Les incitations de l'Etat français à l'investissement locatif sont hors-la-loi selon la Commission européenne, qui après avoir mis en garde Paris sur quatre anciens amortissements, pourrait à présent s'en prendre à l'amendement Scellier, l'une des mesures phares du gouvernement en matière de logement.

La Commission européenne aura-t-elle raison du dispositif Scellier ? Il y a quelques semaines, elle épinglait plusieurs dispositifs fiscaux encourageant l'investissement locatif, au titre que ceux-ci violaient la règlementation européenne. En cause, les amortissements dits Périssol, Besson, de Robien et Borloo neuf, permettant aux personnes faisant l'acquisition d'un logement neuf en vue de le louer d'en déduire une partie de leurs revenus fonciers. Pour Bruxelles, ces dispositifs sont «incompatibles avec la libre circulation des capitaux, principe fondamental du marché unique de l'Union européenne». En somme, ils sont contraires aux règles en vigueur dans l'UE, puisqu'ils permettent à un Français d'en bénéficier pour un achat en France, mais pas dans un autre Etat de l'UE.

 

Mais en réalité, on ne peut plus à ce jour enclencher ces dispositifs, puisqu'ils ont été remplacés par l'amendement Scellier dans la loi de Finances rectificative de 2008, pour donner un coup de pouce à l'investissement locatif alors plombé par la crise.

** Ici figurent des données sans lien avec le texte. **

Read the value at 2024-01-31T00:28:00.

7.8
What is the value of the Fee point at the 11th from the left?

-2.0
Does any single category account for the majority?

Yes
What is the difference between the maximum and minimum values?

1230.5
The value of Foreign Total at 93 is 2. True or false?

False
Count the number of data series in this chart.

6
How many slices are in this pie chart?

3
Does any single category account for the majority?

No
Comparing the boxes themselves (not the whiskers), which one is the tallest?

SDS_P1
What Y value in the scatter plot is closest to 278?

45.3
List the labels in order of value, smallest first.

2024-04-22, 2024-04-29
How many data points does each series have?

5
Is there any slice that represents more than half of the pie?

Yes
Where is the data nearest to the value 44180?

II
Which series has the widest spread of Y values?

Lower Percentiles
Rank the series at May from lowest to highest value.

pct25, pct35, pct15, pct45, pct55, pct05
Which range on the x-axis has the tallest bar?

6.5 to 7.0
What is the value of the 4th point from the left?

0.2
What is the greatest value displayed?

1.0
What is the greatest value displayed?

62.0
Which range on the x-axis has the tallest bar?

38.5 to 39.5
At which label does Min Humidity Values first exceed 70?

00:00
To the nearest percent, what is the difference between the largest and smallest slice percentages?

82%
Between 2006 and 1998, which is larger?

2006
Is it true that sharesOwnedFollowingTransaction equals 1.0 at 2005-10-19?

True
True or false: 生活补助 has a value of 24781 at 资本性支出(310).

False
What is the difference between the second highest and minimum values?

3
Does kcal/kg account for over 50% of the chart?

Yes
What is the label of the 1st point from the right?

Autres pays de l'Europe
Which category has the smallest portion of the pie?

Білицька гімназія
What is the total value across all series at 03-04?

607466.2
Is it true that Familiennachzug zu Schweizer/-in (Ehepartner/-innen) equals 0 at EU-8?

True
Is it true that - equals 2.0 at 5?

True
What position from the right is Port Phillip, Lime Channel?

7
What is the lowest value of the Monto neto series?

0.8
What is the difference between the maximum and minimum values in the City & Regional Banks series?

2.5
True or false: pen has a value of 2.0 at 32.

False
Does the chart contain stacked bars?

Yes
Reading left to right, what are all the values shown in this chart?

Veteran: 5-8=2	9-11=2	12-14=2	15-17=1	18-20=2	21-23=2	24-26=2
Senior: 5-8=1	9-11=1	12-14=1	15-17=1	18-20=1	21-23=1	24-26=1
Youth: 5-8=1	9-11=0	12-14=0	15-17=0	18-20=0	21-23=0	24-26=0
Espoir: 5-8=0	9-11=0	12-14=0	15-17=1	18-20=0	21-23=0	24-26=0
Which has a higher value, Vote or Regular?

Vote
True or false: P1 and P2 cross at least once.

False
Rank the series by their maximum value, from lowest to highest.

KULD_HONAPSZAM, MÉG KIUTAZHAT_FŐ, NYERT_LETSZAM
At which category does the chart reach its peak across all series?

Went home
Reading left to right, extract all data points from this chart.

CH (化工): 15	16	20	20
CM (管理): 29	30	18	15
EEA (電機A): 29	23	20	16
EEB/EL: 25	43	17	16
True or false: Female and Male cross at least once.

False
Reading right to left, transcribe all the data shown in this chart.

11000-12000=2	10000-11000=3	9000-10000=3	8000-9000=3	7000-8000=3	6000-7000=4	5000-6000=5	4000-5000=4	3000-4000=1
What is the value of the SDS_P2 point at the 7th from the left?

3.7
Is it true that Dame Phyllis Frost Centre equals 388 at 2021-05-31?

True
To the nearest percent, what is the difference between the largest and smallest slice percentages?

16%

Etrangement, ce dispositif n'avait pas été inclus dans l'avis de l'UE adressé en février à la France. Cependant, dans un entretien avec Les Echos paru lundi, le commissaire européen à la fiscalité, Algirdas Semeta, indiquait qu'il n'excluait pas «d'ouvrir une procédure» à l'encontre du dispositif Scellier. «Ce n'est pas à nous de dire [à la France] quels outils elle doit utiliser, mais à elle de voir comment elle doit les modifier pour tenir compte de nos remarques», expliquait-il aux Echos.

 

Pour l'instant, au secrétariat du Logement, on prépare seulement une réponse à l'avis effectivement adressé le 16 fevrier «dans le délai imparti», c'est-à-dire deux mois. Il s'agira d'ailleurs d'une réponse de l'Etat, puisque la question concerne plusieurs ministères, notamment celui des finances. Au secrétariat du logement, on souligne également que «le logement ne dépend pas en principe de la compétence de l'Union européenne, mais de celle des Etats». Reste donc à trancher qui, de la libre circulation des capitaux dans l'UE ou de la politique du logement de la France, aura le dernier mot.

 

L'amendement Scellier
Mis en place lors de la loi de finances de 2009 le dispositif Scellier est un amendement introduit dans la loi de Finances rectificative de 2008. Il permet une réduction d'impôt équivalente à 25 % du montant du prix du bien immobilier, avec un plafonnement à 300.000 euros et sous réserve d'un engagement de location de neuf ans. L'objet de cet amendement, voté en pleine crise immobilière et dans un contexte de manque de logement, était d'encourager les investisseurs pour démultiplier l'offre à la location. D'après la Fédération des promoteurs immobiliers, en 2010, 63% des ventes de nouveaux logements ont été portées par ce dispositif.